Record extracts Start Marker
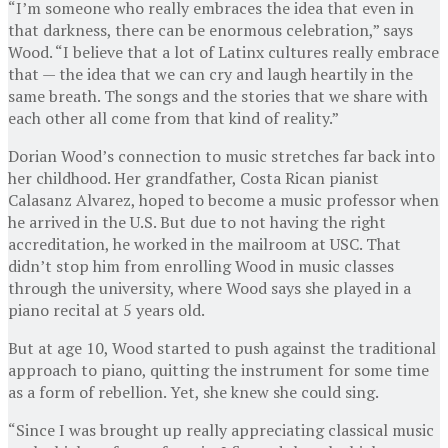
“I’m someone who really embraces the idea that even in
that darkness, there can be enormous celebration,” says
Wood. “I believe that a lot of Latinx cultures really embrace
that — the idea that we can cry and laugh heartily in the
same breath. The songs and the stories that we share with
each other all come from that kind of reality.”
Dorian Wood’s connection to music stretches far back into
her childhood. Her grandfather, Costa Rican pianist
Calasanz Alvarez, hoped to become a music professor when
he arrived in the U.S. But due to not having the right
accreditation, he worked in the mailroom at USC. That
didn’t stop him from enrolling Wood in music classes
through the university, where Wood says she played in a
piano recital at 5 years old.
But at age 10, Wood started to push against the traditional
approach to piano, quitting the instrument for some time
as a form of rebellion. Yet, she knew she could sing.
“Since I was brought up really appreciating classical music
Record extracts End Marker
▶ _Task instructions_: Each line of the data above should be reproduced without alteration, and no picture should appear in the copy.

▶ _Exercise output_:
“I’m someone who really embraces the idea that even in
that darkness, there can be enormous celebration,” says
Wood. “I believe that a lot of Latinx cultures really embrace
that — the idea that we can cry and laugh heartily in the
same breath. The songs and the stories that we share with
each other all come from that kind of reality.”
Dorian Wood’s connection to music stretches far back into
her childhood. Her grandfather, Costa Rican pianist
Calasanz Alvarez, hoped to become a music professor when
he arrived in the U.S. But due to not having the right
accreditation, he worked in the mailroom at USC. That
didn’t stop him from enrolling Wood in music classes
through the university, where Wood says she played in a
piano recital at 5 years old.
But at age 10, Wood started to push against the traditional
approach to piano, quitting the instrument for some time
as a form of rebellion. Yet, she knew she could sing.
“Since I was brought up really appreciating classical music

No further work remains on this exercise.